IM (NADH activity) and OM marker (LPS) analysis during sucrose gradient fractionation
The inner membrane enzyme, NADH oxidase, was used as a marker for the IM; its activity was measured as previously described (56). Briefly, 30 µl of each fraction from the sucrose density gradient was diluted 4-fold with 20 mM Tris.HCl, pH 8.0 in a 96-well format and 120 µl of 100 mM Tris.HCl, pH 8.0 containing 0.64 mM NADH (Sigma) and 0.4 mM dithiothreitol (DTT, Sigma) was added. Changes in fluorescence over time due to changes in NADH (λex = 340 nm, λem = 465 nm) concentration was monitored using a plate reader (Perkin Elmer). The activity of NADH oxidase in pooled IM and OM fractions relative to the sum of these fractions was determined.
LPS was used as a marker for the OM and detected using LPS dot blots. OM fractions were pooled together and 2 µl of the fractions were spotted on nitrocellulose membranes (Bio-Rad). Spotted membranes were allowed to dry at room temperature for 1 h and then the membranes were probed with antibodies against LPS.

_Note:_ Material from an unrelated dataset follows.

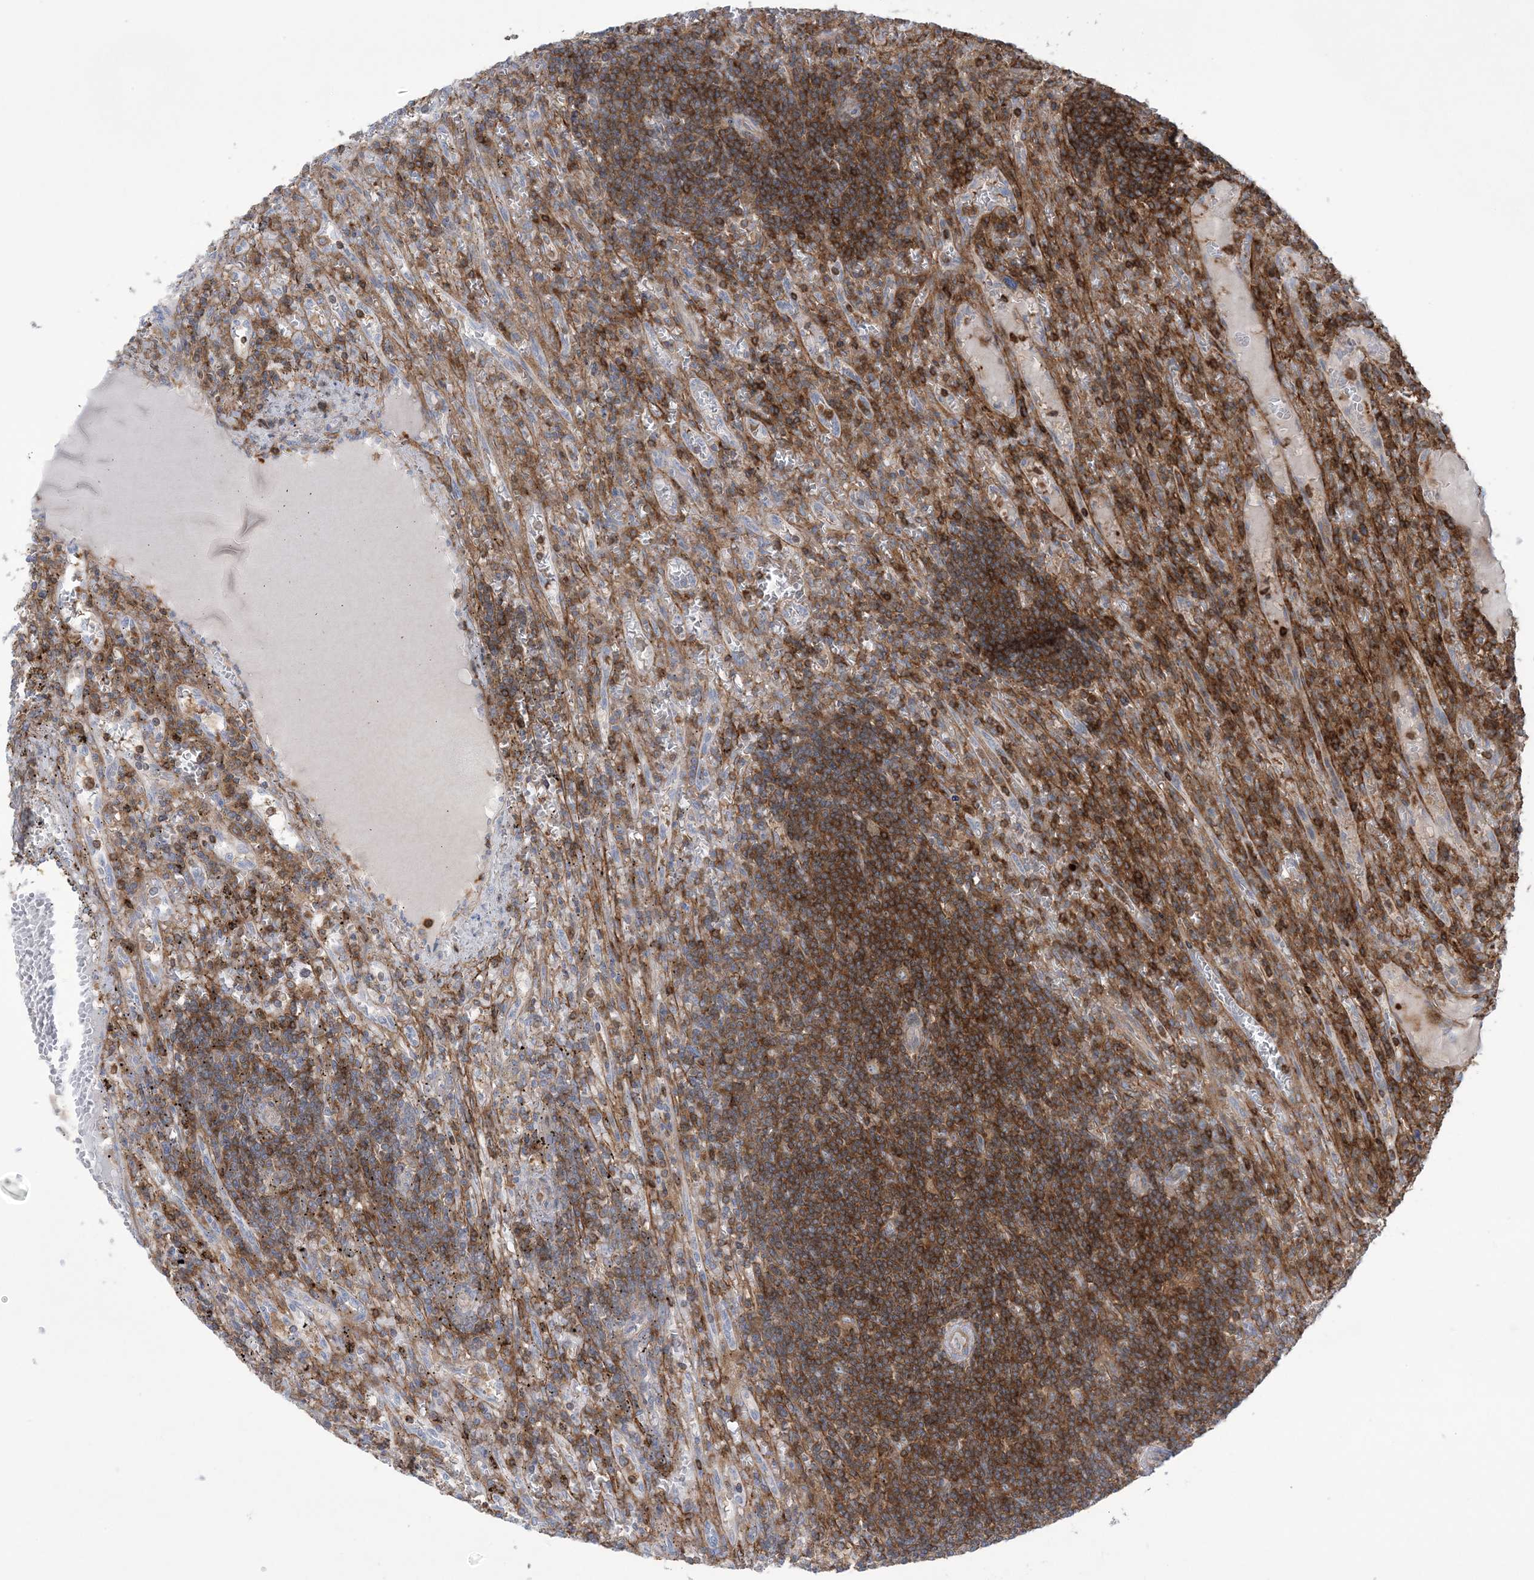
{"staining": {"intensity": "strong", "quantity": ">75%", "location": "cytoplasmic/membranous"}, "tissue": "lymphoma", "cell_type": "Tumor cells", "image_type": "cancer", "snomed": [{"axis": "morphology", "description": "Malignant lymphoma, non-Hodgkin's type, Low grade"}, {"axis": "topography", "description": "Spleen"}], "caption": "This micrograph demonstrates lymphoma stained with immunohistochemistry (IHC) to label a protein in brown. The cytoplasmic/membranous of tumor cells show strong positivity for the protein. Nuclei are counter-stained blue.", "gene": "ARHGAP30", "patient": {"sex": "male", "age": 76}}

SDS-PAGE and immunoblotting
All samples subjected to SDS-PAGE were mixed with 2X Laemmli reducing buffer and boiled for 10 min at 100°C. Equal volumes of the samples were loaded onto the gels. Unless otherwise stated, SDS-PAGE was performed according to Laemmli using the 12% or 15% Tris.HCl gels (Laemmli, 1970). Immunoblotting was performed by transferring protein bands from the gels onto polyvinylidene fluoride (PVDF) membranes (Immun-Blot® 0.2 μm, Bio-Rad) using the semi-dry electroblotting system (Trans-Blot® TurboTM Transfer System, Bio-Rad). Membranes were blocked using 1X casein blocking buffer (Sigma). Mouse monoclonal α-OmpC antibody was a gift from Swaine Chen and used at a dilution of 1:5,000 (Khetrapal et al., 2015). Rabbit α-LptE (from Daniel Kahne) (Chng et al., 2010) and α-OmpF antisera (Rajeev Misra) (Charlson et al., 2006) were used at 1:5,000 dilutions. Rabbit α-BamA antisera (from Daniel Kahne) was used at 1:40,000 dilution. Rabbit α-LpxC antisera (generous gift from Franz Narberhaus) was used at 1:5,000 dilution. Mouse monoclonal α-LPS antibody (against LPS-core) was purchased from Hycult biotechnology and used at 1:5,000 dilutions. Rabbit polyclonal α-LamB antibodies was purchased from Bioss (USA) and used at 1:1,000 dilution. α-mouse IgG secondary antibody conjugated to HRP (from sheep) and α-rabbit IgG secondary antibody conjugated to HRP (from donkey) were purchased from GE Healthcare and used at 1:5,000 dilutions. Luminata Forte Western HRP Substrate (Merck Milipore) was used to develop the membranes and chemiluminescent signals were visualized by G:BOX Chemi XT 4 (Genesys version1.3.4.0, Syngene).
Acknowledgments
We thank Zhi-Soon Chong for constructing the ΔmlaC allele, and Chee-Geng Chia for performing preliminary experiments. We are grateful to Swaine Chen (NUS), Rajeev Misra (Arizona State U), Daniel Kahne (Harvard U) and Franz Narberhous (RUHR Universitat Bochum) for their generous gifts of α-OmpC, α-OmpF, α-LptE and α-BamA, and α-LpxC antibodies, respectively. Finally, we thank William F. Burkholder (Institute of Molecular and Cell Biology) and Jean-Francois Collet (U Catholique de Louvain) for critical comments and suggestions on the manuscript. This work was supported by the National University of Singapore Start-up funding, the Singapore Ministry of Education Academic Research Fund Tier 1 and Tier 2 (MOE2013-T2-1-148) grants, and the Singapore Ministry of Health National Medical Research Council under its Cooperative Basic Research Grant (NMRC/CBRG/0072/2014) (all to S.-S.C.).
Footnotes
The authors declare no conflict of interest.